TEXT PROVIDED.
════════

Variation of information

Last updated January 08, 2025

In probability theory and information theory, the variation of information or shared information distance is a measure of the distance between two clusterings (partitions of elements). It is closely related to mutual information; indeed, it is a simple linear expression involving the mutual information. Unlike the mutual information, however, the variation of information is a true metric, in that it obeys the triangle inequality.^[1]^[2]^[3]

Definition

Suppose we have two partitions $X$ and $Y$ of a set $A$ into disjoint subsets, namely $X=\{X_{1},X_{2},\ldots ,X_{k}\}$ and $Y=\{Y_{1},Y_{2},\ldots ,Y_{l}\}$ .

Let:

n=\sum _{i}|X_{i}|=\sum _{j}|Y_{j}|=|A|

p_{i}=|X_{i}|/n

and

q_{j}=|Y_{j}|/n

r_{ij}=|X_{i}\cap Y_{j}|/n

Then the variation of information between the two partitions is:

\mathrm {VI} (X;Y)=-\sum _{i,j}r_{ij}\left[\log(r_{ij}/p_{i})+\log(r_{ij}/q_{j})\right]

.

This is equivalent to the shared information distance between the random variables i and j with respect to the uniform probability measure on $A$ defined by $\mu (B):=|B|/n$ for $B\subseteq A$ .

Explicit information content

We can rewrite this definition in terms that explicitly highlight the information content of this metric.

The set of all partitions of a set form a compact lattice where the partial order induces two operations, the meet $\wedge$ and the join $\vee$ , where the maximum ${\overline {\mathrm {1} }}$ is the partition with only one block, i.e., all elements grouped together, and the minimum is ${\overline {\mathrm {0} }}$ , the partition consisting of all elements as singletons. The meet of two partitions $X$ and $Y$ is easy to understand as that partition formed by all pair intersections of one block of, $X_{i}$ , of $X$ and one, $Y_{i}$ , of $Y$ . It then follows that $X\wedge Y\subseteq X$ and $X\wedge Y\subseteq Y$ .

Let's define the entropy of a partition $X$ as

H\left(X\right)\,=\,-\sum _{i}\,p_{i}\log p_{i}

,

where $p_{i}=|X_{i}|/n$ . Clearly, $H({\overline {\mathrm {1} }})=0$ and $H({\overline {\mathrm {0} }})=\log \,n$ . The entropy of a partition is a monotonous function on the lattice of partitions in the sense that $X\subseteq Y\Rightarrow H(X)\geq H(Y)$ .

Then the VI distance between $X$ and $Y$ is given by

\mathrm {VI} (X,Y)\,=\,2H(X\wedge Y)\,-\,H(X)\,-\,H(Y)

.

The difference $d(X,Y)\equiv |H\left(X\right)-H\left(Y\right)|$ is a pseudo-metric as $d(X,Y)=0$ doesn't necessarily imply that $X=Y$ . From the definition of ${\overline {\mathrm {1} }}$ , it is $\mathrm {VI} (X,\mathrm {1} )\,=\,H\left(X\right)$ .

════════

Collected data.
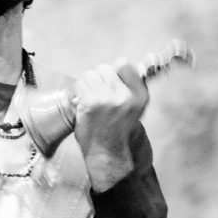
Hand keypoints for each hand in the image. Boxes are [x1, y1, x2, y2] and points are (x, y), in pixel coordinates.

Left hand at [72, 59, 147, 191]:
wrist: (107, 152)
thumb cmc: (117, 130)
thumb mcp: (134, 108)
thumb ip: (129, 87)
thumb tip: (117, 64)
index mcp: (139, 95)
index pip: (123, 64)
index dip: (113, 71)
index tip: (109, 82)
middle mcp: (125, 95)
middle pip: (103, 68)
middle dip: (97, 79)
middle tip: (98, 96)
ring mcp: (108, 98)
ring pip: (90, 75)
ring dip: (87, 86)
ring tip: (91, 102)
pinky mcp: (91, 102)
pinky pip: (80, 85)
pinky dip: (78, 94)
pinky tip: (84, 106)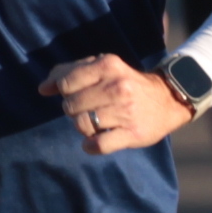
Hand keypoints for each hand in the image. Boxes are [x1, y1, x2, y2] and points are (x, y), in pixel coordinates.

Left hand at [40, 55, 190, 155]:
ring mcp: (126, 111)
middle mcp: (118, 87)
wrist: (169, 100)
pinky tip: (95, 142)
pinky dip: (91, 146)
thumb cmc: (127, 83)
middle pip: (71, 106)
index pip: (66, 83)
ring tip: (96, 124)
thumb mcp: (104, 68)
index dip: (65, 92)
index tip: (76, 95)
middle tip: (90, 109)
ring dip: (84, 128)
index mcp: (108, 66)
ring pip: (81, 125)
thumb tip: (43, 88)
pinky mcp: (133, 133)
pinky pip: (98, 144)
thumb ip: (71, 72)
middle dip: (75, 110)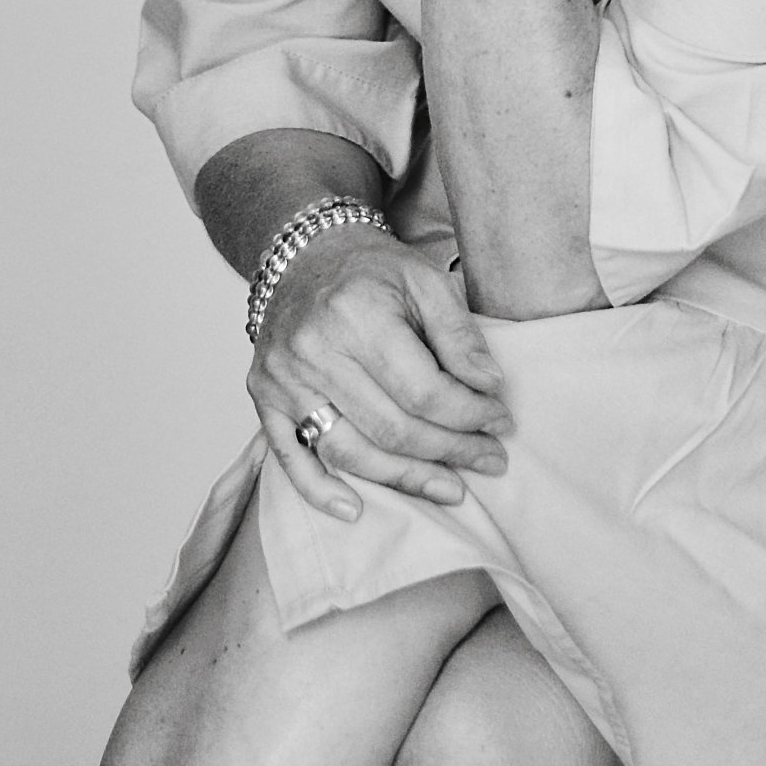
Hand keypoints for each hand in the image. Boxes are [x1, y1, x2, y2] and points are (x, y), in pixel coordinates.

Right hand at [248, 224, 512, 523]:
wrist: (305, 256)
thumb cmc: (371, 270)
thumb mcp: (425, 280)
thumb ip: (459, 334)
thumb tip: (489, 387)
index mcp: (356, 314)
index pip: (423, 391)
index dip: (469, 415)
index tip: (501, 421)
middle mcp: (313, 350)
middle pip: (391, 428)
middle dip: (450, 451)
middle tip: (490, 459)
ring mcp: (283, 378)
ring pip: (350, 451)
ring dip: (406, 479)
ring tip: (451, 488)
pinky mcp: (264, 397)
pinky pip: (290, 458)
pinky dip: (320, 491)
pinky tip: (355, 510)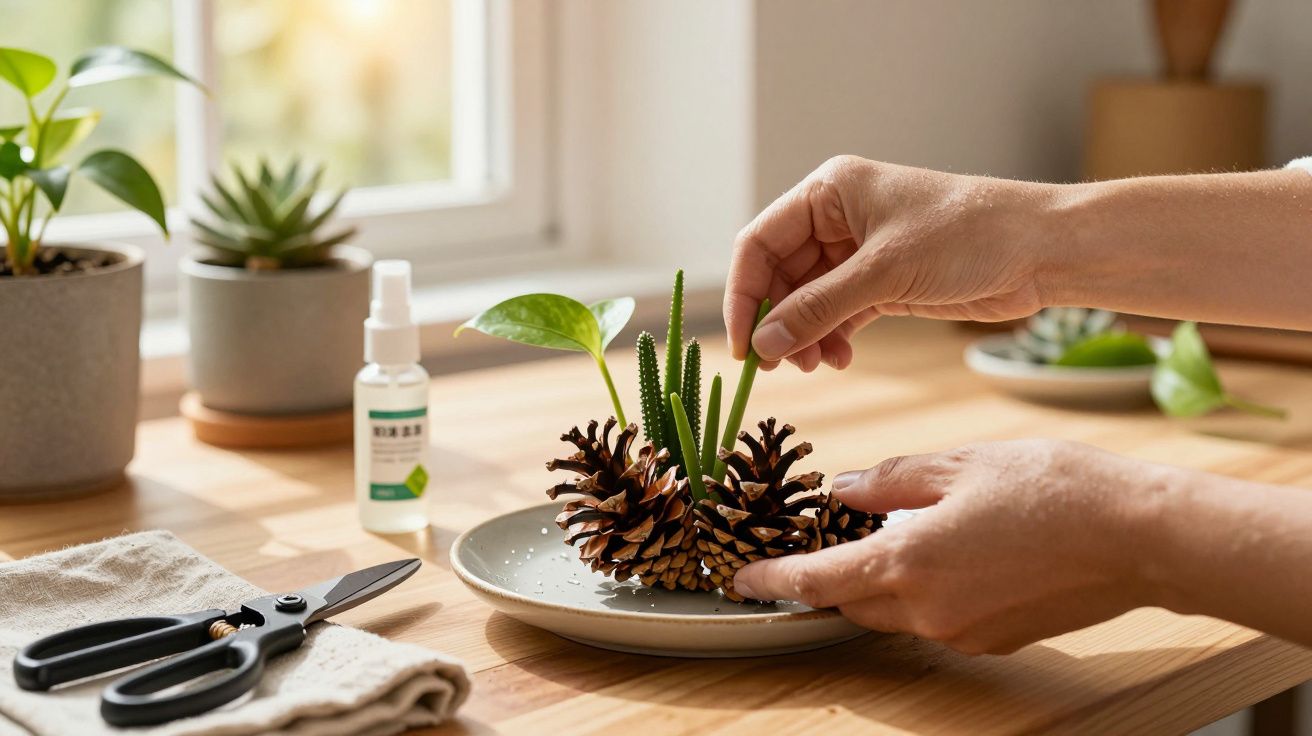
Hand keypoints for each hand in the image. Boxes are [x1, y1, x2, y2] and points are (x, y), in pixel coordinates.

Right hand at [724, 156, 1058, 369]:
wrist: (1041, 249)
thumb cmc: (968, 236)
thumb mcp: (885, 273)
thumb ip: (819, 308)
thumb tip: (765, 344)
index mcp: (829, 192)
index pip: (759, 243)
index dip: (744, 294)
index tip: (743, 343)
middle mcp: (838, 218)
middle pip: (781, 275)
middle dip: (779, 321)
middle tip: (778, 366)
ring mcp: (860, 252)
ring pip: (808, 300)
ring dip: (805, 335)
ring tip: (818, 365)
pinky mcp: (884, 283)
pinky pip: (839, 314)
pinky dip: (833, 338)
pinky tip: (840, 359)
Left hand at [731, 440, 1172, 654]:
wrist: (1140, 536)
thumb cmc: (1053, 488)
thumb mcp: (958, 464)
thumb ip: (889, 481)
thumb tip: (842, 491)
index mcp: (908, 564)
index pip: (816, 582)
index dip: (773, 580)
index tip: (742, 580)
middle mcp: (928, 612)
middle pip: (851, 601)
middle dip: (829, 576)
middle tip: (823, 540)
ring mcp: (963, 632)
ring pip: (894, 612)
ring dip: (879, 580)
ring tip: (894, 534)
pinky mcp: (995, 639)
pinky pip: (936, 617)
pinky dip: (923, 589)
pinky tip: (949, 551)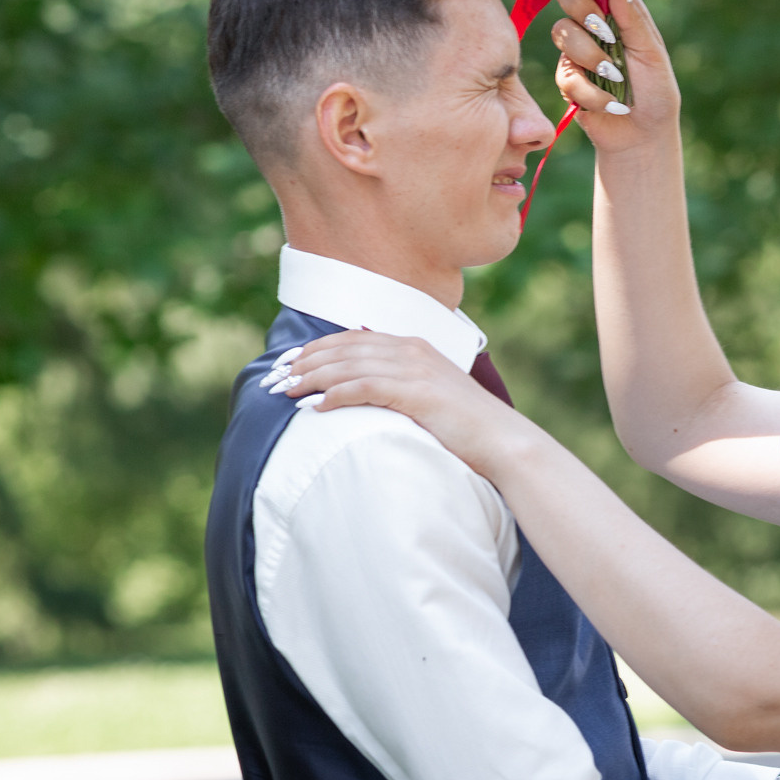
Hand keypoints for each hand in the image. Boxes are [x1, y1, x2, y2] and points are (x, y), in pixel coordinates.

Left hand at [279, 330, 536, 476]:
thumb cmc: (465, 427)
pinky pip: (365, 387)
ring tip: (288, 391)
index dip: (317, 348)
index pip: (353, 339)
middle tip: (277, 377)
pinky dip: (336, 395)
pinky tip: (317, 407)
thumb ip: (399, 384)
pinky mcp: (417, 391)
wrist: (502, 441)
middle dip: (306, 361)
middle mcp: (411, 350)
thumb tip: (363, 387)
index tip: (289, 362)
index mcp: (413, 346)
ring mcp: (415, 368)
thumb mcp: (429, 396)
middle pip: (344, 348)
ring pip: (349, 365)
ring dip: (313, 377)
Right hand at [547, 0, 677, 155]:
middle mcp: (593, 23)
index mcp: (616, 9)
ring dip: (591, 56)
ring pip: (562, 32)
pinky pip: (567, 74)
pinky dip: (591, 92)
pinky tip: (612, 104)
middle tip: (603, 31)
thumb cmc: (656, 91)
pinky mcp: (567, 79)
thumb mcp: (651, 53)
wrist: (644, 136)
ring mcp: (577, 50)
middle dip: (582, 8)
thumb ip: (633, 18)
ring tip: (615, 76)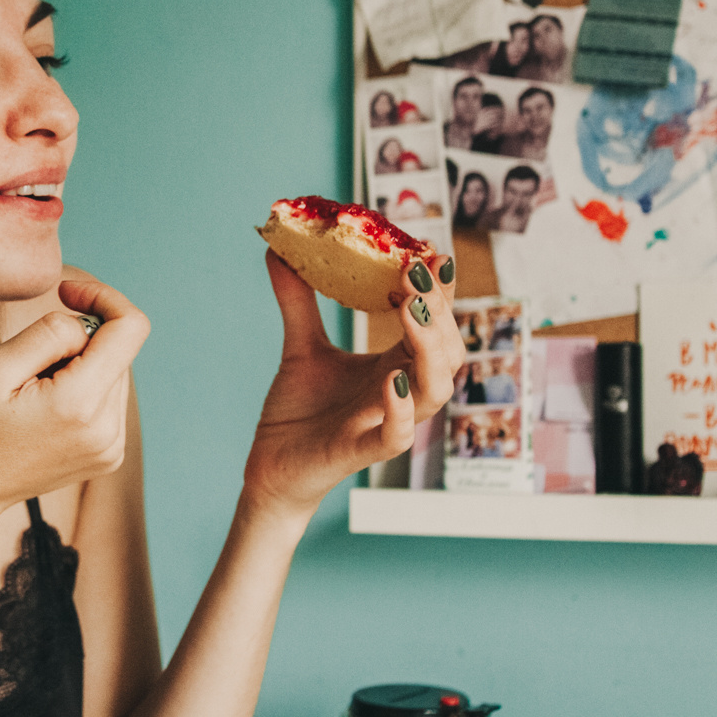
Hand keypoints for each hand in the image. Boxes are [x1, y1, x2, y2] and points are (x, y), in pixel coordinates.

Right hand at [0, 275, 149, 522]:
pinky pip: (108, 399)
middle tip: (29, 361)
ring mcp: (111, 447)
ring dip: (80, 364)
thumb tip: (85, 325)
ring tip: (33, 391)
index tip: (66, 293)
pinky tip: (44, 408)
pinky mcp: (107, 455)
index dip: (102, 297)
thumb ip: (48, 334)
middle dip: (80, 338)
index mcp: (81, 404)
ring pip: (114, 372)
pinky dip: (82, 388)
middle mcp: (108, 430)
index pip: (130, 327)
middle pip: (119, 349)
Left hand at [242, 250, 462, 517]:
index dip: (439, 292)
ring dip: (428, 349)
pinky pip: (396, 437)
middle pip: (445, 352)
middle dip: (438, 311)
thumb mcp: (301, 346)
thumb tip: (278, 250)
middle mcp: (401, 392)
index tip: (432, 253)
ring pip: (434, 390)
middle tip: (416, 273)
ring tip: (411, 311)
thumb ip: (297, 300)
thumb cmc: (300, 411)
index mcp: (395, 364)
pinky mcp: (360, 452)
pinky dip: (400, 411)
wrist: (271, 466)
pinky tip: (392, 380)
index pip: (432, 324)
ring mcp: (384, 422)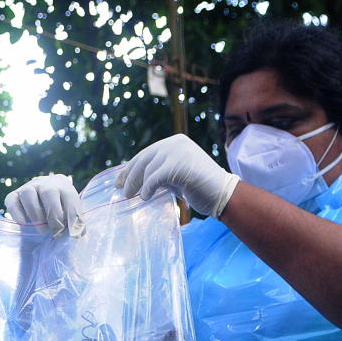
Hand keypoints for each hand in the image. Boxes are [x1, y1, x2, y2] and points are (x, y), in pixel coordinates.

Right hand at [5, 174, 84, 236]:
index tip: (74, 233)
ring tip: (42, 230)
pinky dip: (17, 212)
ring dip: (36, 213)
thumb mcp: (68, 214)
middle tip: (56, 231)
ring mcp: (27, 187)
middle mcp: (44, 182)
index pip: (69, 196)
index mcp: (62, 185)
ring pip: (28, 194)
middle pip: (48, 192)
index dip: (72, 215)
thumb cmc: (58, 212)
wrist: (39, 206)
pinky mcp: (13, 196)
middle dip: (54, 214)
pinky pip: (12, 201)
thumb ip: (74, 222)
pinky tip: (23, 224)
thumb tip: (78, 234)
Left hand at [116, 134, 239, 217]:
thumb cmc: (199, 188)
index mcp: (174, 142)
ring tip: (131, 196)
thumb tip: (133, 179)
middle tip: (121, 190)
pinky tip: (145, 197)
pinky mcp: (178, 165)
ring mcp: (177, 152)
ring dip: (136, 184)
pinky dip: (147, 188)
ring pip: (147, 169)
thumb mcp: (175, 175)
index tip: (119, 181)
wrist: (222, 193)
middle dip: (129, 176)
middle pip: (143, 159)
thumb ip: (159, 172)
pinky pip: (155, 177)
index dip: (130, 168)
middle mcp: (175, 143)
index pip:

════════

EXERCISE PROMPT.
In the text on variation of information, restate the paragraph beginning "In probability theory and information theory" as a short bulleted list that keeps its main facts. The rows above do not need to be consulted.

EXERCISE RESULT.
- The variation of information, also called the shared information distance, comes from probability theory and information theory.
- It measures the distance between two clusterings, which are partitions of elements.
- It is closely related to mutual information and is a simple linear expression involving it.
- Unlike mutual information, it is a true metric because it obeys the triangle inequality.